La Chine a abaissé le yuan face au Dollar de 3 % dans la semaine du 10 août 2015. C'est la première dépréciation significative depuis que la Chine a dévalué sa devise de plus de 40 % en 1994. La devise chinoise a ainsi atteint son plus bas niveau depuis 4 ans pour atteindre 6,39 yuans pour un dollar le 14 août contre 6,11 yuans pour un dollar le 11 août. C'est la plus importante dévaluation de la monnaie depuis 2005. Si la dévaluation se poursuivait, il y aurait un risque de fuite des capitaux beaucoup plus important que ce qu'a connu la Chine jusqu'à présent. Les capitaux sortiraient d'autant plus que les rentabilités des investissements deviendraient insatisfaisantes, voire incertaines en cas de nouvelles dévaluations.

Par ailleurs, un risque de contagion pourrait se produire dans le périmètre géographique de la Chine. De nombreux pays voisins comme la Malaisie, la Corée du Sud et Taiwan risquent de suivre le chemin de la dévaluation afin de maintenir leurs exportations compétitives. Ces derniers ne veulent pas que la dévaluation du yuan leur porte préjudice. Aucun pays ne souhaite une guerre des changes sans fin et sans vainqueur. Un effet domino risque de se produire dans les pays où la monnaie est liée au dollar (système de peg). Les devises émergentes risquent de connaître une baisse par rapport au billet vert. La baisse des devises émergentes contribue à la guerre des changes entre les différentes économies. La sortie des capitaux des pays émergents va se placer sur les marchés actions et obligations de grandes villes développées telles que New York ou Londres.

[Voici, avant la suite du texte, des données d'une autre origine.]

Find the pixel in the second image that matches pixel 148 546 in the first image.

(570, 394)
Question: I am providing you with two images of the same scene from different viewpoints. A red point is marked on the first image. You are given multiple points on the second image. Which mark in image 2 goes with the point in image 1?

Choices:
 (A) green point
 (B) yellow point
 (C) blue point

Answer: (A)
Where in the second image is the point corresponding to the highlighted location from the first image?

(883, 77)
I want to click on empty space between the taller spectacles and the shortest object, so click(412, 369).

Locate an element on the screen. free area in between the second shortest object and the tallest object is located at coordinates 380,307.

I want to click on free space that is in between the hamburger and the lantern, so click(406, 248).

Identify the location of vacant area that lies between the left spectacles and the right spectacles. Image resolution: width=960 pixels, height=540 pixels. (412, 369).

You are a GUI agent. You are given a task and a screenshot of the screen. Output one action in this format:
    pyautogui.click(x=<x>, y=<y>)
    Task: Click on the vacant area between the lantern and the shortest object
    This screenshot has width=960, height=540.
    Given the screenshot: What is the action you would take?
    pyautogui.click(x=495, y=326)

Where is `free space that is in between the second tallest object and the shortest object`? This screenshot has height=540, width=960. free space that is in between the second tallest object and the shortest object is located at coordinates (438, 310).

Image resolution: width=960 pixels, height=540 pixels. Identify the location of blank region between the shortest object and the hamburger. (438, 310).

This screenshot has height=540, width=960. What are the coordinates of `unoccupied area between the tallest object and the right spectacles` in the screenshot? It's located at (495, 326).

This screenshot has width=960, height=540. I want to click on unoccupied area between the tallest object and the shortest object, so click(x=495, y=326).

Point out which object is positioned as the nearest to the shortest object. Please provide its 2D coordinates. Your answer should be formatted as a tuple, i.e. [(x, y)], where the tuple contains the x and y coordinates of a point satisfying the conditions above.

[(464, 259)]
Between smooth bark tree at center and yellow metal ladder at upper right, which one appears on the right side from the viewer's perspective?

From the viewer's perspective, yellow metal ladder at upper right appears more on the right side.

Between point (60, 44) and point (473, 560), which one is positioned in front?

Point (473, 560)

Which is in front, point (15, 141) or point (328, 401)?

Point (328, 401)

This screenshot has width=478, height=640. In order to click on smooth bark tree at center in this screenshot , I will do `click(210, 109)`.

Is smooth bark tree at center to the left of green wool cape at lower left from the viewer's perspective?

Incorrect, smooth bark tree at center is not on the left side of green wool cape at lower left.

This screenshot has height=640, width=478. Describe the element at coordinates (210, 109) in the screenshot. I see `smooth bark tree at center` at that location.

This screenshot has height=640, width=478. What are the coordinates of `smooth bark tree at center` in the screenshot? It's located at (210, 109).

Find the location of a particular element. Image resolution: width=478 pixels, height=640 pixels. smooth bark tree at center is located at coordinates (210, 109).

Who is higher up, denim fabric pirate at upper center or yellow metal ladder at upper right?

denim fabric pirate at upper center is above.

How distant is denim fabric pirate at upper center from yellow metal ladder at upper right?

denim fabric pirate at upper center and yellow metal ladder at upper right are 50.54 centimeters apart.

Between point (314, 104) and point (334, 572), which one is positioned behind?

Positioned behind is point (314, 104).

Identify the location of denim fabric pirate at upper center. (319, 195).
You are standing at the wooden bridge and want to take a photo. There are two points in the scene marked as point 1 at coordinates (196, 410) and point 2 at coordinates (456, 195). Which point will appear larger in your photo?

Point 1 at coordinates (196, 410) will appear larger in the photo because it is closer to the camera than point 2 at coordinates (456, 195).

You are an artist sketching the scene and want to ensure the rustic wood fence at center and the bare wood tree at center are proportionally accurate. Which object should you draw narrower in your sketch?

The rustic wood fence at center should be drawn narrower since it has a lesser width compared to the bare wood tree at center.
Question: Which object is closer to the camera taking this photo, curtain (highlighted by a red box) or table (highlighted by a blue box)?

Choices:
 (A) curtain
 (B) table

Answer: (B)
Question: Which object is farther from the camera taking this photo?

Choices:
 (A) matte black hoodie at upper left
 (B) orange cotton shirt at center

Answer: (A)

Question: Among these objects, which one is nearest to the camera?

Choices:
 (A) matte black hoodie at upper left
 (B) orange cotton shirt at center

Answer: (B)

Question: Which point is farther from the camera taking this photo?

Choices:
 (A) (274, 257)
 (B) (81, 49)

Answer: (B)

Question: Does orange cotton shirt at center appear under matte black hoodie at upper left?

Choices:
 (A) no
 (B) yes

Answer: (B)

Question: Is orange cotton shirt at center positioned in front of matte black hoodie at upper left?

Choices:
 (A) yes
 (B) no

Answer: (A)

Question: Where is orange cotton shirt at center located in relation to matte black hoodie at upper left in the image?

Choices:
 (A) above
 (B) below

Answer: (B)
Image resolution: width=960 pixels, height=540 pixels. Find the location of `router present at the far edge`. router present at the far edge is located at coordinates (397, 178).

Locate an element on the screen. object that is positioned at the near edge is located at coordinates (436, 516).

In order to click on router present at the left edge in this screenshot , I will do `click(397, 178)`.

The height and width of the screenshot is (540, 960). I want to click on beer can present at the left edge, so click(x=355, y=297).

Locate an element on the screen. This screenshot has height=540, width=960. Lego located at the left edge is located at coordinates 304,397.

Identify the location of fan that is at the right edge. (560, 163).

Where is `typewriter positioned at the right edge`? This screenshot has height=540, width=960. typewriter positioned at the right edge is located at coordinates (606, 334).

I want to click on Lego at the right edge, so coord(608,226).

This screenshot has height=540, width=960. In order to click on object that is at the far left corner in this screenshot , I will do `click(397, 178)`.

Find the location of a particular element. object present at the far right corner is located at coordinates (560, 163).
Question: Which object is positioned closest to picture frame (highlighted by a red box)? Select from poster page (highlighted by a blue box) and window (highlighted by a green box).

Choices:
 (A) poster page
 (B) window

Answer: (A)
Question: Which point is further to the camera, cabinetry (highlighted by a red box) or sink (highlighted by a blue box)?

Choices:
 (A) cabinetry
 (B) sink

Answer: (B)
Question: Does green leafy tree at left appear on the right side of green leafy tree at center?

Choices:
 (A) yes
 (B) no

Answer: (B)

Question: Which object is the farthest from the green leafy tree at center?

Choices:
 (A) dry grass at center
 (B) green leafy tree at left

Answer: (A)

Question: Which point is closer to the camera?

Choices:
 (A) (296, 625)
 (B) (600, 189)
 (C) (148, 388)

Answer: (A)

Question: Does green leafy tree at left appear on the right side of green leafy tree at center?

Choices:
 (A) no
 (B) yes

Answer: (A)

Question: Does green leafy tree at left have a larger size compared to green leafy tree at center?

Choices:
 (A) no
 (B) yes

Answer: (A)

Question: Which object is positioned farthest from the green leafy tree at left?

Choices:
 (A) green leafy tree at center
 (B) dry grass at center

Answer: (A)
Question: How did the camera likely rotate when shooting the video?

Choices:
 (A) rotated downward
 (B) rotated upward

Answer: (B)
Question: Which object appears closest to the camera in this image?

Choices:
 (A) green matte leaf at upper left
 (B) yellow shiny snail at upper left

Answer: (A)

En outre, la dévaluation du yuan n'est pas une bonne nouvelle pour l'économie américaine. Si le Dollar continue de s'apprécier par rapport au yuan, la Fed pourrait décider de décaler la hausse de son taux directeur. En souhaitant internationaliser la devise chinoise, le yuan risque de connaître de fortes périodes de volatilité dans les prochaines semaines. Dans cet environnement incertain quelle sera la stratégie chinoise?

La stratégie chinoise

La stratégie chinoise est d'améliorer la compétitivité de la devise. Le yuan est toujours une monnaie contrôlée par les autorités politiques. La Chine souhaite améliorer sa transparence monétaire vis-à-vis des acteurs économiques étrangers. Elle envisage d'ouvrir son marché des changes afin d'attirer davantage d'investisseurs étrangers. Elle veut réformer son marché financier avec une dimension beaucoup plus libérale.

En novembre, le FMI doit décider si le yuan chinois peut intégrer le panier du droit de tirage spécial « DTS ». Aujourd'hui, quatre devises composent ce panier dans lequel nous retrouvons l'euro, le dollar, la livre sterling et le yen. Ce n'est pas à court terme que le yuan deviendra la devise de référence du commerce mondial, mais le FMI souhaite la libre convertibilité de la monnaie chinoise afin de l'intégrer dans son panier de devises de référence. Quels que soient les mécanismes retenus par le gouvernement chinois, sa volonté est de redonner rapidement de l'oxygène à ses exportations. Si les exportations chinoises ne s'améliorent pas, nous devrons nous attendre à d'autres dévaluations du yuan.

La Chine doit également composer avec la politique monétaire très souple des banques centrales depuis la crise financière de 2008. En effet, avec la mise en place du quantitative asing et de l'accroissement de la masse monétaire, les banques centrales ont fait monter le prix des marchés actions. Ce n'est que dans les prochaines semaines que nous saurons si l'utilisation de leur taux de change aura permis de relancer l'activité économique chinoise. N'oublions pas que la Banque centrale chinoise finance le déficit budgétaire américain. L'Amérique a besoin de son partenaire commercial et financier pour les importations/exportations et pour financer ses déficits budgétaires. La Chine demeure toujours le premier prêteur des États-Unis et ce dernier ne peut actuellement s'en passer.